Ghana’s trunk roads will be dualised by 2024. The intervention is to make the roads safer and significantly reduce crashes and carnage.
Mr Du Honglai (left), the Project Manager, briefing Mr Kwasi Amoako Attah (2nd from left), Minister of Roads & Highways, on the ongoing road construction at Kwafokrom on the Accra-Kumasi highway. Picture: Patrick Dickson
Mr Du Honglai (left), the Project Manager, briefing Mr Kwasi Amoako Attah (2nd from left), Minister of Roads & Highways, on the ongoing road construction at Kwafokrom on the Accra-Kumasi highway. Picture: Patrick Dickson
Disclosing the major intervention to the media yesterday, the Minister of Roads and Highways, Mr Kwasi Amoako Attah, said Ghana had 13,367 kilometres of trunk roads, covering 33 per cent of the total road network of 40,186km.
The minister was inspecting the dualisation work on the Kwafokrom-Apedwa corridor in the Eastern Region.

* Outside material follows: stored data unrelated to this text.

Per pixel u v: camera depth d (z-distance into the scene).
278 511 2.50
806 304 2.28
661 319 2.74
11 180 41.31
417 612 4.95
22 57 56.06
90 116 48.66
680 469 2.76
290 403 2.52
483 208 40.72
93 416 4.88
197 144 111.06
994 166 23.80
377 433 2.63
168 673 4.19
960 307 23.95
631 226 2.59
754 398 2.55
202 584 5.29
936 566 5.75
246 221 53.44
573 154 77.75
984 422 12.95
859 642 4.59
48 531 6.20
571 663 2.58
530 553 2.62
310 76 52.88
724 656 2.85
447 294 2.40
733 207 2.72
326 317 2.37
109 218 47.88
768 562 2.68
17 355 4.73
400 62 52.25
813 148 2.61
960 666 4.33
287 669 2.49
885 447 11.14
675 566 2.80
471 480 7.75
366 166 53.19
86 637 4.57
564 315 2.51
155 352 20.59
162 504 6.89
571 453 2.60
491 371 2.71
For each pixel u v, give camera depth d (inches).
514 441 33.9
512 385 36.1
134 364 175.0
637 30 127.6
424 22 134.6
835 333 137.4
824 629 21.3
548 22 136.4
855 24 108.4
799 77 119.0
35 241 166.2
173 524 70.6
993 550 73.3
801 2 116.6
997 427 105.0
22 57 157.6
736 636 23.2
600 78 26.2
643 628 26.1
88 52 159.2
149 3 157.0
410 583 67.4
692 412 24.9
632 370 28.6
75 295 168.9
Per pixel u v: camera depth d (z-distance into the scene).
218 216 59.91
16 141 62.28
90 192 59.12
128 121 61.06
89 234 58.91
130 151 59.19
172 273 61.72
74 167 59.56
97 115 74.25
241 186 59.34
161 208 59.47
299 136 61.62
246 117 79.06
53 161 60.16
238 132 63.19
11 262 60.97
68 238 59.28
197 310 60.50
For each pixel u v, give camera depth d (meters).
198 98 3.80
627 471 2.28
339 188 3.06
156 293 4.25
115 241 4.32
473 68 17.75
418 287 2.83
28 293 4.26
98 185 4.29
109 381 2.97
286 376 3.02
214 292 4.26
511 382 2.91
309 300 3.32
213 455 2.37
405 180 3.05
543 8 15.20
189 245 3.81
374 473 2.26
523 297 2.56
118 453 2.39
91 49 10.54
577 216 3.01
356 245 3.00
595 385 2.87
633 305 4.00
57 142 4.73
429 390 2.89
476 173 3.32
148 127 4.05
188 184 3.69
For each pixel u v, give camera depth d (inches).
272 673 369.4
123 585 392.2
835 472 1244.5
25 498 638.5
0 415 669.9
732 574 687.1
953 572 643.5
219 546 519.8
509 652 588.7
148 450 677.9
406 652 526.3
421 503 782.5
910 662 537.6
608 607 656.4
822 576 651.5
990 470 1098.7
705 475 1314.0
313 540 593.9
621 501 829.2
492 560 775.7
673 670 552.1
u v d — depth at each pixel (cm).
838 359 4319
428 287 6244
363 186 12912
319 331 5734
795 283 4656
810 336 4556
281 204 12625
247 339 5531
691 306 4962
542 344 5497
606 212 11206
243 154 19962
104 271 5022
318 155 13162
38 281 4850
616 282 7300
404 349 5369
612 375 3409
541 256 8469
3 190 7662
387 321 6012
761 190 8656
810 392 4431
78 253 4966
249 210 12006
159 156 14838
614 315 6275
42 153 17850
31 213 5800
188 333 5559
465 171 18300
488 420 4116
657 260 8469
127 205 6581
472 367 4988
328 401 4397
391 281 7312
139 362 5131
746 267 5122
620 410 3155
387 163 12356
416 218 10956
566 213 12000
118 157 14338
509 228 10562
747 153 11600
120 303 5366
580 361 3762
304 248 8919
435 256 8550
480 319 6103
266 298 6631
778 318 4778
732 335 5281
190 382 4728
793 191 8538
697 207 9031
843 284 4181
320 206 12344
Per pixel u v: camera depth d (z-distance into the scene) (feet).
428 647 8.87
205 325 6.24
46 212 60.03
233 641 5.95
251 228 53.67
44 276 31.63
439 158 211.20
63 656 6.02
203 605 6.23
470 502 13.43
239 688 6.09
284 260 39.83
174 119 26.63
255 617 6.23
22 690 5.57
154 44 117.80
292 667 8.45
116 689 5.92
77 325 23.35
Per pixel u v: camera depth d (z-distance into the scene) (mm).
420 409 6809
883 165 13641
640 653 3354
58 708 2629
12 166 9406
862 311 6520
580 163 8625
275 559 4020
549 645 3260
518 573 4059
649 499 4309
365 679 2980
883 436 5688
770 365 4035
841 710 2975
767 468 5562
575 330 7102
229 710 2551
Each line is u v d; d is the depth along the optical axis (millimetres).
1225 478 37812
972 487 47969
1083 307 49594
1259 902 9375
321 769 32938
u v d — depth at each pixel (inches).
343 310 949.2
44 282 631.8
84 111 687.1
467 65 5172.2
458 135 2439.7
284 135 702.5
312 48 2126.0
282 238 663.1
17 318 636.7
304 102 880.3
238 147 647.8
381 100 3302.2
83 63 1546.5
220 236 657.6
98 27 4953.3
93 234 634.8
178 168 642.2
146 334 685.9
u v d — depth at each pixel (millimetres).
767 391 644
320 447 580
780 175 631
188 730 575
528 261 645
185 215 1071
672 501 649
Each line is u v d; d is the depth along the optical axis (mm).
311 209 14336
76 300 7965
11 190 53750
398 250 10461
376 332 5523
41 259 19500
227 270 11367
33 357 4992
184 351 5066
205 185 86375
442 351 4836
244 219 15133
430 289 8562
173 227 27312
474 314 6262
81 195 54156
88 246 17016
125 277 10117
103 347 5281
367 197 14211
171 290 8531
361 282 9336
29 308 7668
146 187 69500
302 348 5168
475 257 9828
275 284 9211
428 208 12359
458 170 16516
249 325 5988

Currently, he said, contractors were also working on the Accra-Kumasi, the Tema-Aflao, the Tema-Akosombo, the Accra-Cape Coast and the Ofankor-Kwafokrom roads.
Background
The dualisation follows massive calls by engineers, eminent chiefs and some Ghanaians for the dualisation of all trunk roads.
It is recalled that around midnight on January 15, 2020, two buses collided at Dompoase, near Komenda on the Accra-Cape Coast-Takoradi road, killing 34 people.
On August 22, this year, another collision on the same road killed 10 people, with many others injured, making that trunk road prone to crashes due to its meandering single-lane architecture.
Construction works
Construction work on road which is part of the Accra-Kumasi highway, started in March 2006 and it was expected to be completed in 2009.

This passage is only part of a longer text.